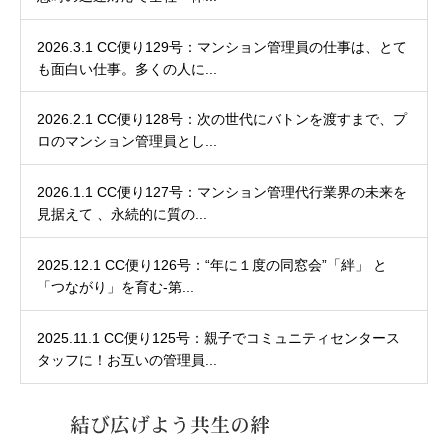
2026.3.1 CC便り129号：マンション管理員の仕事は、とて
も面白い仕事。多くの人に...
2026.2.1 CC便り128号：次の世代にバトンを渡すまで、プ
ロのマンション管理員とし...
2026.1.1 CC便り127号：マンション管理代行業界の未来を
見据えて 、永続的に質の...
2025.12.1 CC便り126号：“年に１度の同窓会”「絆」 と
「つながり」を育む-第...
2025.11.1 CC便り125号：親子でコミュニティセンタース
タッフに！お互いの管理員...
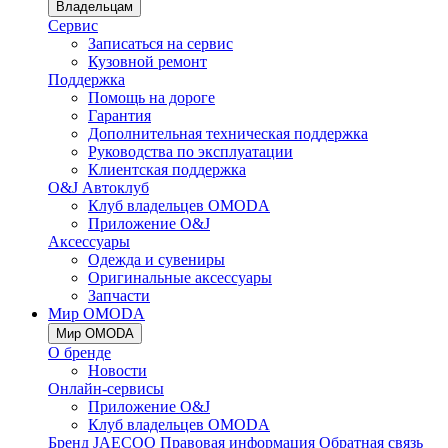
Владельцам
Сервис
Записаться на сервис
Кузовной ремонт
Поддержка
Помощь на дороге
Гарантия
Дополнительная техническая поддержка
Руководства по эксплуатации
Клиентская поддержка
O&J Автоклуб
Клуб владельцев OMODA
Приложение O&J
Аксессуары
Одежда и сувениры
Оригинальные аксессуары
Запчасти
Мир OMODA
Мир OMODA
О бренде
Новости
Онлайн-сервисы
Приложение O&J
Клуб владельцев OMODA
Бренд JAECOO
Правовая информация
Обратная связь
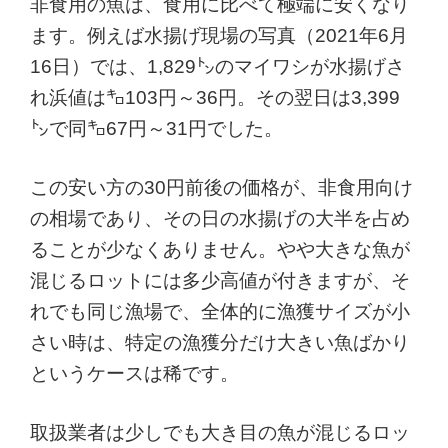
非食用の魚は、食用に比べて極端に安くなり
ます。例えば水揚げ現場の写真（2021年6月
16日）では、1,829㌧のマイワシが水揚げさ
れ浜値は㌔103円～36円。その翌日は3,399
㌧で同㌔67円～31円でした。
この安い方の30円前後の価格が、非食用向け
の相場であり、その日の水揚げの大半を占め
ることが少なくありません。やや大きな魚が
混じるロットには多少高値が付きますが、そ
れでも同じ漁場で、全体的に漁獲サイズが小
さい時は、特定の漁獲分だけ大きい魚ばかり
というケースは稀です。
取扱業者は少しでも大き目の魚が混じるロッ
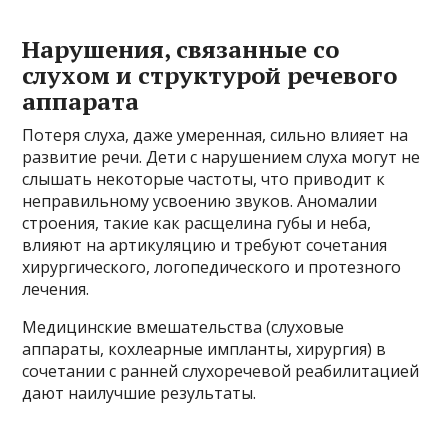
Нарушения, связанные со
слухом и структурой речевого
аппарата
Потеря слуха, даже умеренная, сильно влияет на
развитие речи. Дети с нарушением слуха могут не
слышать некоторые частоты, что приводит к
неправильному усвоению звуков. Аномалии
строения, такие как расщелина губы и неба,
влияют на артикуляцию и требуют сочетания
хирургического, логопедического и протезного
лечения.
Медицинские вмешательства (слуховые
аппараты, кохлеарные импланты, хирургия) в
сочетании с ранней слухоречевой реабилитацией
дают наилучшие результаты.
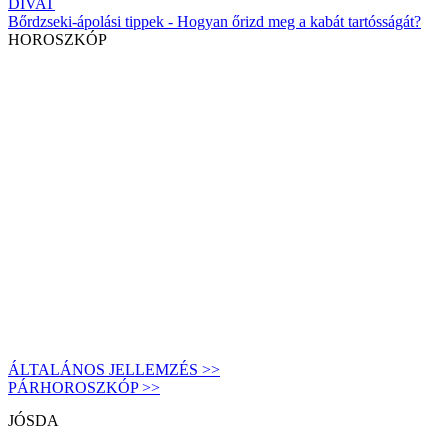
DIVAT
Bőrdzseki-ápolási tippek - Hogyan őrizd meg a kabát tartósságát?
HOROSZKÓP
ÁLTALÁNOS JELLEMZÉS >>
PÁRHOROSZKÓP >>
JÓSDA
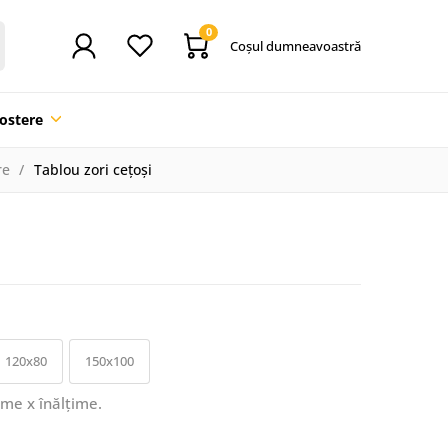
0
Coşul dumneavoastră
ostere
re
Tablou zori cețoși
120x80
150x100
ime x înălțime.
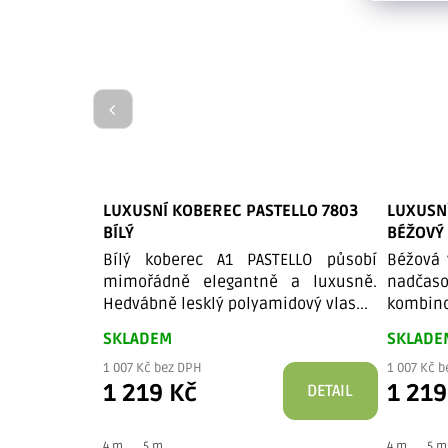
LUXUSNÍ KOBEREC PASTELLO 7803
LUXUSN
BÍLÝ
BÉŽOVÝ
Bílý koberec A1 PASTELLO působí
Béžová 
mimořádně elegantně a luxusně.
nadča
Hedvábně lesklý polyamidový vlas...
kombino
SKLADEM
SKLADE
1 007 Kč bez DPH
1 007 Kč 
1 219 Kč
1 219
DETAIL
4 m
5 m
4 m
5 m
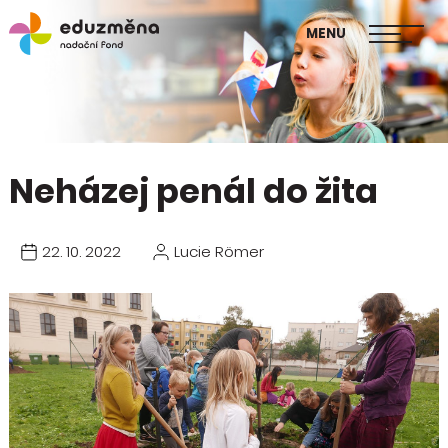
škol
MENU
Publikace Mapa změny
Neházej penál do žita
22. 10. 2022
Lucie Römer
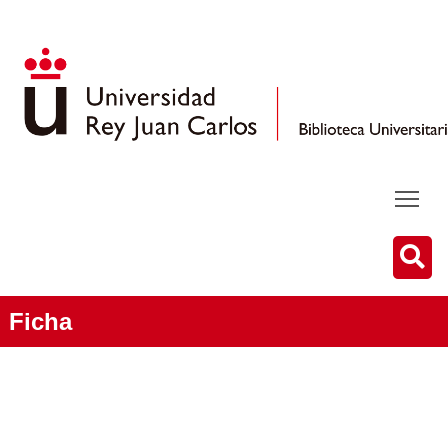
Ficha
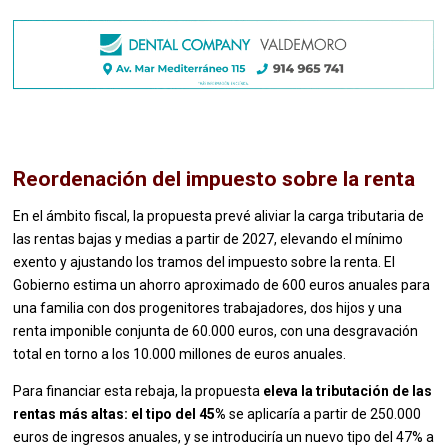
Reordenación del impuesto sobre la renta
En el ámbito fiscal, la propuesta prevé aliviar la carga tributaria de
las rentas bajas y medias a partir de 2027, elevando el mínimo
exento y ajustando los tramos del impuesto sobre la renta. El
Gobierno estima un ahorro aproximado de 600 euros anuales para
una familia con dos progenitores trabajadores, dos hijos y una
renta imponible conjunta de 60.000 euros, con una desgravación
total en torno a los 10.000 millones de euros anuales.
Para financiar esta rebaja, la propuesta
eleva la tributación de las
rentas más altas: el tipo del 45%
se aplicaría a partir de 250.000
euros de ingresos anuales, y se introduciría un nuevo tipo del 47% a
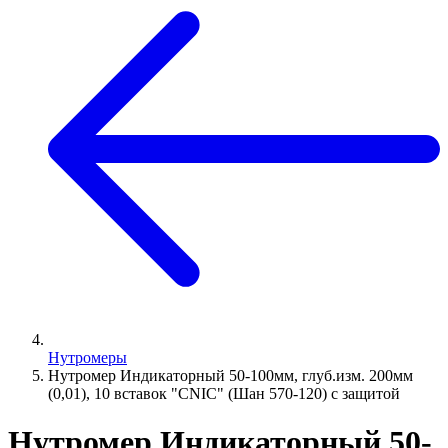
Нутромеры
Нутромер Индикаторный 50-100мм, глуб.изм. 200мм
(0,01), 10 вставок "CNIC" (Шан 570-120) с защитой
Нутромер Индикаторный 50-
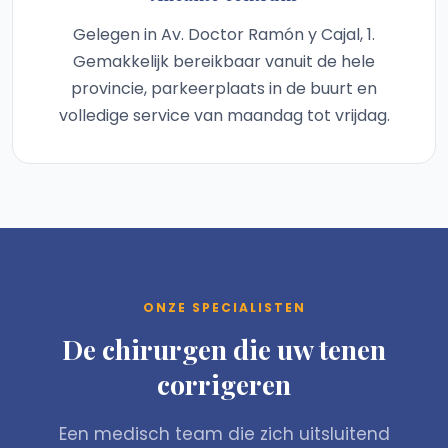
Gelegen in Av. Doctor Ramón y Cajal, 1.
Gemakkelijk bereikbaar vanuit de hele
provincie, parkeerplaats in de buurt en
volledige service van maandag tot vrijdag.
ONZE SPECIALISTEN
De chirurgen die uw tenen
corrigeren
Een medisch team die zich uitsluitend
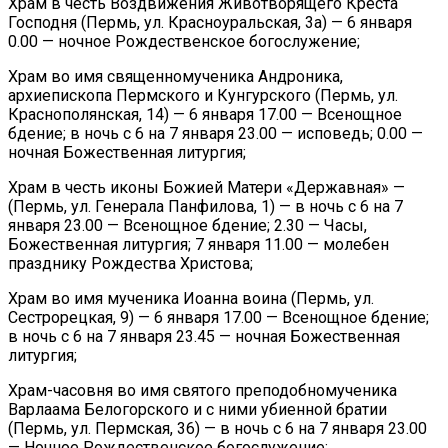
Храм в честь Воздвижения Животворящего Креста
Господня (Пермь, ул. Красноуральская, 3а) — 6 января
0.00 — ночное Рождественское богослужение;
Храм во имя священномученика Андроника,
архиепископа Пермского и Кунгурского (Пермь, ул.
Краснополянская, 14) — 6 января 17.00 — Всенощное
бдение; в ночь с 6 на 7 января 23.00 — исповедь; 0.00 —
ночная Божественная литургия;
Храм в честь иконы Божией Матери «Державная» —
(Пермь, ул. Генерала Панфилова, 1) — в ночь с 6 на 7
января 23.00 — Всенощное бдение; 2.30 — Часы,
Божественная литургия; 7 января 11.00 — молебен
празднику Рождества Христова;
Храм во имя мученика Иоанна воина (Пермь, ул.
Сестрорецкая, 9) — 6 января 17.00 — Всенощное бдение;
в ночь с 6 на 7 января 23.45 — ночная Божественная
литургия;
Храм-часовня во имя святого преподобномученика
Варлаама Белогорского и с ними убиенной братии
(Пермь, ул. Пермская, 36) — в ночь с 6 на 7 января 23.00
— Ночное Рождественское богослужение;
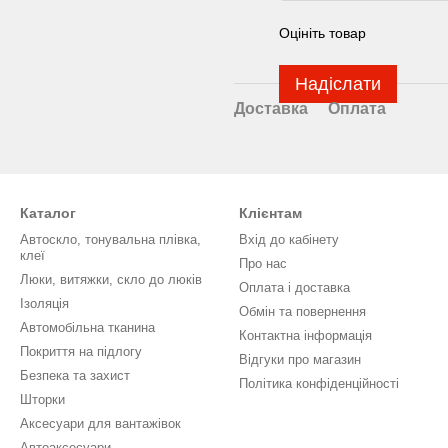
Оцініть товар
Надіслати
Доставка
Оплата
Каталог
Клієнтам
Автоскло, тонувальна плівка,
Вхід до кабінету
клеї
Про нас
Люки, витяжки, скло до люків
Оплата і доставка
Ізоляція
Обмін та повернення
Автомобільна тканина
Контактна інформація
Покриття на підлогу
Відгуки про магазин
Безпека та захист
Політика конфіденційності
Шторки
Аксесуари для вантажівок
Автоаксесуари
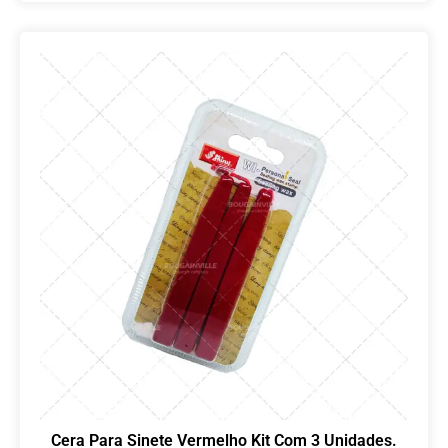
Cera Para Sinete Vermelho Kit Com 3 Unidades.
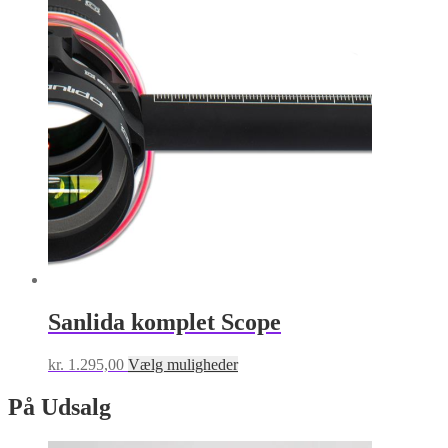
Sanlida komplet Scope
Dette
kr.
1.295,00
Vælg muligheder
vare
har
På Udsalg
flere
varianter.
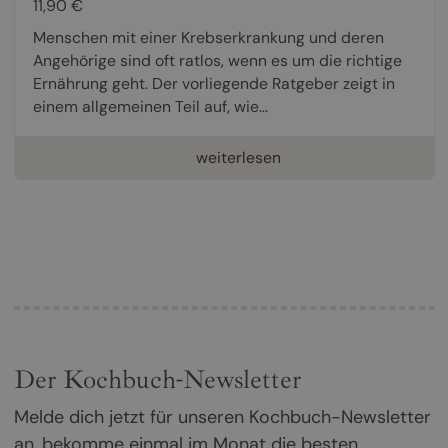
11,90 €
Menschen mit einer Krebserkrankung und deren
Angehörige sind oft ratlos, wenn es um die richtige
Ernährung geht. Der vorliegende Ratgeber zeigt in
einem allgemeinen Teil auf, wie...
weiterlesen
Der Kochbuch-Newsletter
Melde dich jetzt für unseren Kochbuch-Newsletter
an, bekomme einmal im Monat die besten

*Exercise details*: Copy the listing above line for line from start to finish, leaving out the picture markers.

*Solution to the exercise*:
2026.3.1 CC便り129号：マンション管理員の仕事は、とて
も面白い仕事。多くの人に...
2026.2.1 CC便り128号：次の世代にバトンを渡すまで、プ
ロのマンション管理員とし...
2026.1.1 CC便り127号：マンション管理代行業界の未来を
見据えて 、永続的に質の...
2025.12.1 CC便り126号：“年に１度の同窓会”「絆」 と
「つながり」を育む-第...
2025.11.1 CC便り125号：親子でコミュニティセンタース
タッフに！お互いの管理員...
Владельцам
Сервис
Записаться на сервис
Кузовной ремонт
Поддержка
Помощь на дороге
Гарантия
Дополнительная техническая поддержка
Руководства по эксплуатации
Клиентская поддержка
O&J Автоклуб
Клуб владельцев OMODA
Приложение O&J
Аксессуары
Одежда и сувениры
Оригинальные аксессуары
Запчасти
Мир OMODA
Мир OMODA
О бренде
Новости
Онлайн-сервисы
Приложение O&J
Клуб владельцев OMODA
Бренд JAECOO
Правовая информация
Обратная связь
非食用の魚は、食用に比べて極端に安くなり
ます。例えば水揚げ現場の写真（2021年6月
16日）では、1,829㌧のマイワシが水揚げさ
れ浜値は㌔103円～36円。その翌日は3,399
㌧で同㌔67円～31円でした。
この安い方の30円前後の価格が、非食用向け
の相場であり、その日の水揚げの大半を占め
ることが少なくありません。やや大きな魚が
混じるロットには多少高値が付きますが、そ
れでも同じ漁場で、全体的に漁獲サイズが小
さい時は、特定の漁獲分だけ大きい魚ばかり
というケースは稀です。
取扱業者は少しでも大き目の魚が混じるロッ
Нарушения, связанные со
слухом и структурой речевого
аппарата
Потеря слуха, даже умеренная, сильно влияет на
развитие речи. Дети с нарушением слуха могут не
слышать некоторые частоты, что приводит к
неправильному усвоению звуков. Аномалии
строения, такие как расщелина губы и неба,
влияют на артикуляцию и требуют сочетания
хирургического, логопедического и протезного
лечения.
Медицинские вмешательства (слуховые
аппараты, кохлеарные импланты, хирургия) в
сочетании с ранней слухоречевой реабилитацией
дают наилучшие результаты.
DIVAT
Bőrdzseki-ápolási tippek - Hogyan őrizd meg a kabát tartósságát?
HOROSZKÓP
ÁLTALÁNOS JELLEMZÉS >>
PÁRHOROSZKÓP >>
JÓSDA
0
Coşul dumneavoastră
ostere
re
Tablou zori cețoși
120x80
150x100
ime x înălțime.
LUXUSNÍ KOBEREC PASTELLO 7803
LUXUSN
BÍLÝ
BÉŽOVÝ
Bílý koberec A1 PASTELLO působí
Béžová 
mimořádně elegantně a luxusně.
nadča
Hedvábně lesklý polyamidový vlas...
kombino
SKLADEM
SKLADE
1 007 Kč bez DPH
1 007 Kč 
1 219 Kč
1 219
DETAIL
4 m
5 m
4 m
5 m
škol
MENU
Publikace Mapa změny
Neházej penál do žita
22. 10. 2022
Lucie Römer
Ficha
Reordenación del impuesto sobre la renta
En el ámbito fiscal, la propuesta prevé aliviar la carga tributaria de
las rentas bajas y medias a partir de 2027, elevando el mínimo
exento y ajustando los tramos del impuesto sobre la renta. El
Gobierno estima un ahorro aproximado de 600 euros anuales para
una familia con dos progenitores trabajadores, dos hijos y una
renta imponible conjunta de 60.000 euros, con una desgravación
total en torno a los 10.000 millones de euros anuales.
Para financiar esta rebaja, la propuesta
eleva la tributación de las
rentas más altas: el tipo del 45%
se aplicaría a partir de 250.000
euros de ingresos anuales, y se introduciría un nuevo tipo del 47% a
Нутромеры
Нутромер Индикаторный 50-100мм, глуб.изм. 200мм
(0,01), 10 вставок "CNIC" (Шан 570-120) с защитой
Нутромер Индикаторный 50-
Gelegen in Av. Doctor Ramón y Cajal, 1.
Gemakkelijk bereikbaar vanuit de hele
provincie, parkeerplaats in de buurt en
volledige service van maandag tot vrijdag.
ONZE SPECIALISTEN
De chirurgen die uw tenen
corrigeren
Een medisch team die zich uitsluitend
Храм в честь Воздвижения Животворящего Креста
Господня (Пермь, ул. Красноуральская, 3а) — 6 января
0.00 — ночное Рождественское богослужение;
Храм во имя священномученика Андроника,
архиепископа Пермского и Кунгурского (Пермь, ул.
Краснополянская, 14) — 6 января 17.00 — Всенощное
бдение; в ночь с 6 на 7 января 23.00 — исповедь; 0.00 —
ночная Божественная литургия;
Храм в честь иконы Божией Матери «Державная» —
(Пермь, ул. Генерала Панфилова, 1) — в ночь с 6 на 7
января 23.00 — Всенощное бдение; 2.30 — Часы,
Божественная литургия; 7 января 11.00 — молебен
празднику Рождества Христова;
Храм во имя мученика Иоанна воина (Пермь, ул.
Сестрорецкая, 9) — 6 января 17.00 — Всенощное бдение;
в ночь с 6 на 7 января 23.45 — ночная Божественная
литургия;
Храм-часовня во имя святого преподобномученика
Варлаама Белогорского и с ними убиенной братии
(Пермь, ул. Пермская, 36) — в ночь с 6 на 7 января 23.00
— Ночное Рождественское богослужение;
Оцініть товар
Надіслати
Доставка
Оплата
Каталог
Клієнтам
Автоскло, тонувальна плівка,
Вхід до кабінету
клеї
Про нас
Люки, витяжки, скло до люків
Оплата і доставка
Ізоляція
Обмін та повернення
Автомобільна тканина
Контактна інформація
Покриття на підлогу
Відгуки про магазин
Безпека та захист
Політика конфіденційності
Шторки
Аксесуари для вантажівок
Автоаксесуари
Cera Para Sinete Vermelho Kit Com 3 Unidades.
Sanlida komplet Scope
Dette
kr.
1.295,00
Vælg muligheder
vare
har
På Udsalg
flere
varianter.
11,90 €
Menschen mit einer Krebserkrankung und deren
Angehörige sind oft ratlos, wenn es um die richtige
Ernährung geht. Der vorliegende Ratgeber zeigt in
einem allgemeinen Teil auf, wie...
weiterlesen
Der Kochbuch-Newsletter
Melde dich jetzt für unseren Kochbuch-Newsletter
an, bekomme einmal im Monat die besten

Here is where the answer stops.